Virenschutz: Angriffsziel Smartphone
Cyberkriminelle könnten Handys über Kurznachrichten kapern.
Eugene Kaspersky ist sich sicher: Es ist nur die Ruhe vor dem Sturm. Nach Meinung des Gründers des Internet-Sicherheitsanbieters Kaspersky Lab wächst die Gefahr, als Besitzer eines Smartphones demnächst Opfer eines Cyber-Kriminellen zu werden. Und zwar wachse sie in dem Maße, wie sich offene und unsichere Systeme wie Windows Mobile oder Google Android gegen geschlossene Systeme wie Apple Mac OS X oder RIM OS auf Blackberrys auf dem Markt durchsetzen würden, so Kaspersky am Rande der ITU Telecom World 2009. Momentan hinke zwar die Entwicklung von Viren und Trojanern für Smartphones noch ein Jahrzehnt der auf PCs hinterher, doch mit den offenen Systemen würden auch hier bald die in der PC-Welt bekannten Probleme auftauchen.

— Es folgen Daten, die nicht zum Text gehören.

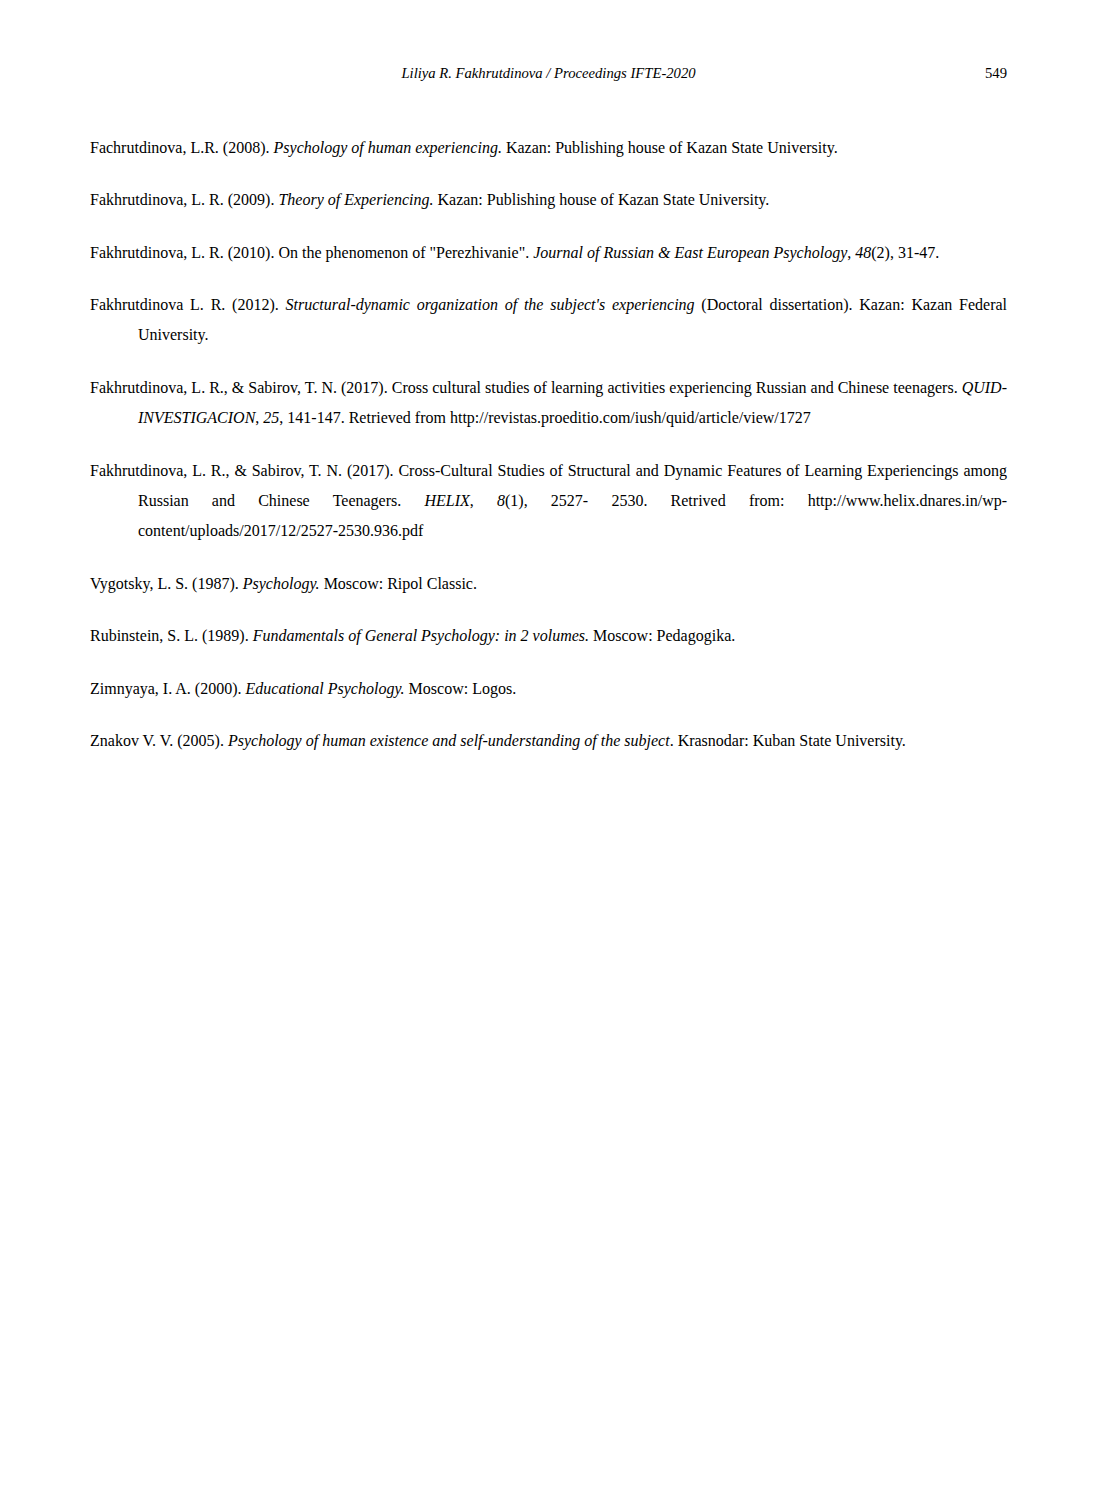Liliya R. Fakhrutdinova / Proceedings IFTE-2020 549
Fachrutdinova, L.R. (2008). Psychology of human experiencing. Kazan: Publishing house of Kazan State University.
Fakhrutdinova, L. R. (2009). Theory of Experiencing. Kazan: Publishing house of Kazan State University.
Fakhrutdinova, L. R. (2010). On the phenomenon of "Perezhivanie". Journal of Russian & East European Psychology, 48(2), 31-47.
Fakhrutdinova L. R. (2012). Structural-dynamic organization of the subject's experiencing (Doctoral dissertation). Kazan: Kazan Federal University.
Fakhrutdinova, L. R., & Sabirov, T. N. (2017). Cross cultural studies of learning activities experiencing Russian and Chinese teenagers. QUID-INVESTIGACION, 25, 141-147. Retrieved from http://revistas.proeditio.com/iush/quid/article/view/1727
Fakhrutdinova, L. R., & Sabirov, T. N. (2017). Cross-Cultural Studies of Structural and Dynamic Features of Learning Experiencings among Russian and Chinese Teenagers. HELIX, 8(1), 2527- 2530. Retrived from: http://www.helix.dnares.in/wp-content/uploads/2017/12/2527-2530.936.pdf
Vygotsky, L. S. (1987). Psychology. Moscow: Ripol Classic.
Rubinstein, S. L. (1989). Fundamentals of General Psychology: in 2 volumes. Moscow: Pedagogika.
Zimnyaya, I. A. (2000). Educational Psychology. Moscow: Logos.
Znakov V. V. (2005). Psychology of human existence and self-understanding of the subject. Krasnodar: Kuban State University.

Dabei malt Kaspersky zwei Angriffsszenarien: den Diebstahl von Smartphones mit allen darauf befindlichen vertraulichen Daten sowie Trojaner, die zum Beispiel gezielt SMS an Premium-Nummern schicken.
Trust Digital, ein US-Anbieter für mobile Sicherheitslösungen, warnt ebenso eindringlich die Smartphone-Besitzer, für den Fall der Fälle gewappnet zu sein. Sein Stichwort lautet „Midnight Raid Attacks“. Dabei übernehme ein Angreifer mithilfe der richtigen Tools die Kontrolle über ein Smartphone, indem er lediglich eine SMS an das potenzielle Opfer schickt. Ziel einer „Midnight Raid Attack“ sei der Diebstahl von sensiblen Handydaten. „Mit einer ,Midnight Raid Attack’ könnte ein Hacker beispielsweise durch das Verschicken einer einfachen Textnachricht einem Smartphone befehlen, seinen Webbrowser automatisch zu starten, um eine Seite mit schädlichem Inhalt aufzurufen“, erläutert Dan Dearing von Trust Digital gegenüber Cnet. Auch wenn es sich bislang bei den „Midnight Raid Attacks“ lediglich um sogenannte „Machbarkeitsstudien“ handelte, für jemanden, der über das nötige Know-How verfüge, sei ein derartiger Angriff kein Hexenwerk, so Dearing.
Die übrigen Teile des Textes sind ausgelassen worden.